Gulab Khan, a 50-year-old labourer, said most of the children who had left school were helping their families to eke out a living in the aftermath of the floods – from grazing livestock to collecting firewood for cooking and heating homes.
“School is the only hope for both parents and children of the village,” said Gulab Khan, whose three children attend the Government Primary School Bair. He urged the local education authority to organise funding for a new building.
Zubair Torwali, head of a local non-governmental organisation Idara Baraye Taleem-o-Taraqi, said it was “unfortunate” that only the Swiss Agency for Development and Cooperation had so far helped to repair schools, roads and bridges in the area.
The provincial government has done nothing to-date, he said.
“The situation is worrisome for us because the agency plans to pack up at the end of November after completing its work and no other organisation so far has extended a hand for the rehabilitation of schools,” Torwali said.
The main problem in the area, he said, is that many of the 70-odd local schools damaged by the floods have been cut off from nearby communities due to collapsed bridges and destroyed roads.
Funding plans
Khyber Pakhtunkhwa’s education secretary Motasim Billah Shah said the local government would “bring all dropouts back to school” as it had done following the Covid-19 pandemic.
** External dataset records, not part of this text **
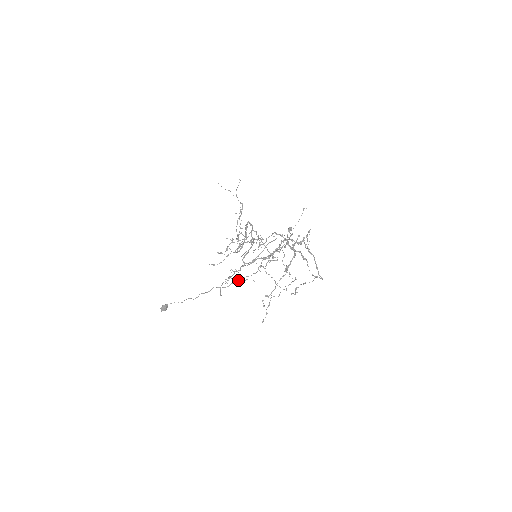
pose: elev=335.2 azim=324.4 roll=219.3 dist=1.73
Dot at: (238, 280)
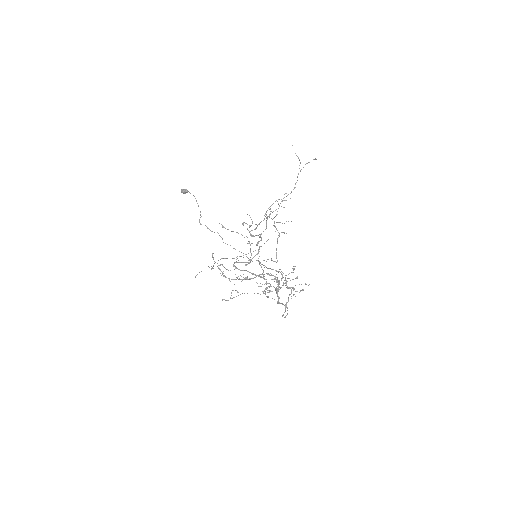
Dot at: occluded
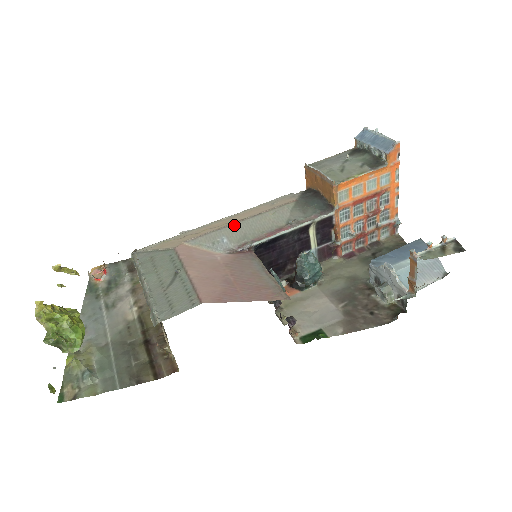
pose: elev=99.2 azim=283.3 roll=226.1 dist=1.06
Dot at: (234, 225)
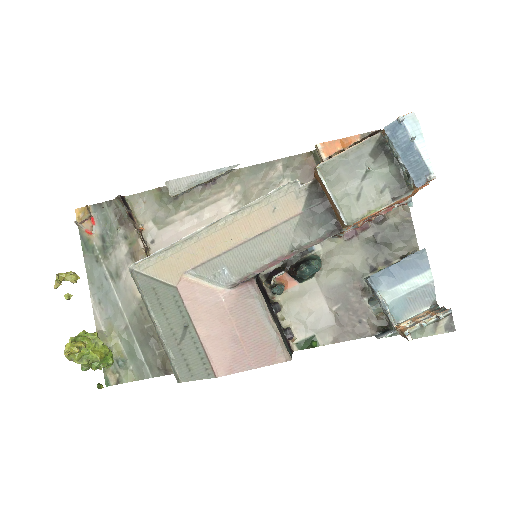
Dot at: (234, 251)
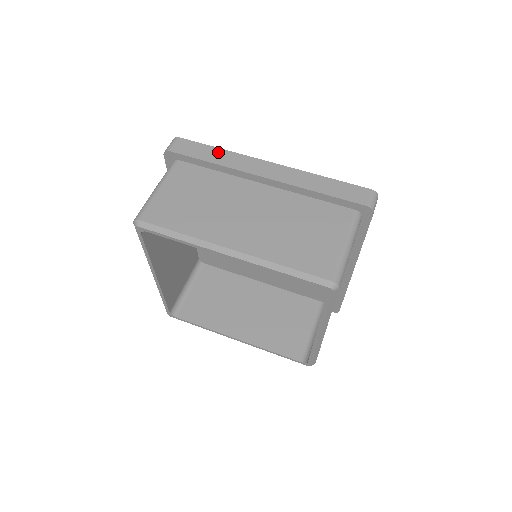
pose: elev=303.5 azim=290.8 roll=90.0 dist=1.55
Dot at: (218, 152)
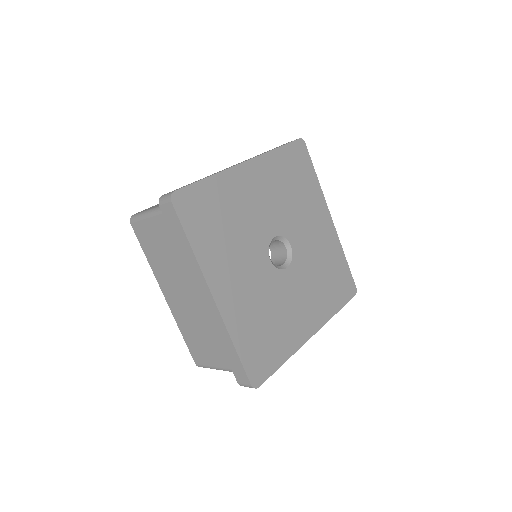
Dot at: (188, 248)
The government plans to repair or reconstruct all of the 2,000 flood-hit schools in the province within eight months, with initial estimates showing a cost of at least 10 billion Pakistani rupees ($45 million), according to Shah.
The official said the government would pay from its own pockets but also rely on financial support from institutions such as the World Bank and United Nations Children’s Fund.
In the meantime, the province is renting some buildings to use as makeshift school facilities, he said.
Amid the funding and logistics considerations, Pakistan’s prime minister, climate minister and other officials called for support at the UN COP27 summit in Egypt this month.
Pakistan’s leaders told the conference that the nation needed not only debt relief but “loss and damage” funding – from a new funding facility agreed at the meeting – to recover from the floods.
Pakistan may also be one of the first recipients of help from a new G7-backed “Global Shield” initiative announced at the UN climate talks.
“We are now in the frontline of vulnerability”, despite producing few of the fossil fuel emissions that are driving climate change disasters, said Sherry Rehman, the country’s environment minister.
Back in Lagan Khar, eight-year-old Bibi said she was impatient for her school to be rebuilt so she could more easily finish her education and inspire others.
“I want to become a teacher to ensure no girl in my village remains illiterate anymore,” she said.
This article first appeared on Context, powered by the Thomson Reuters Foundation.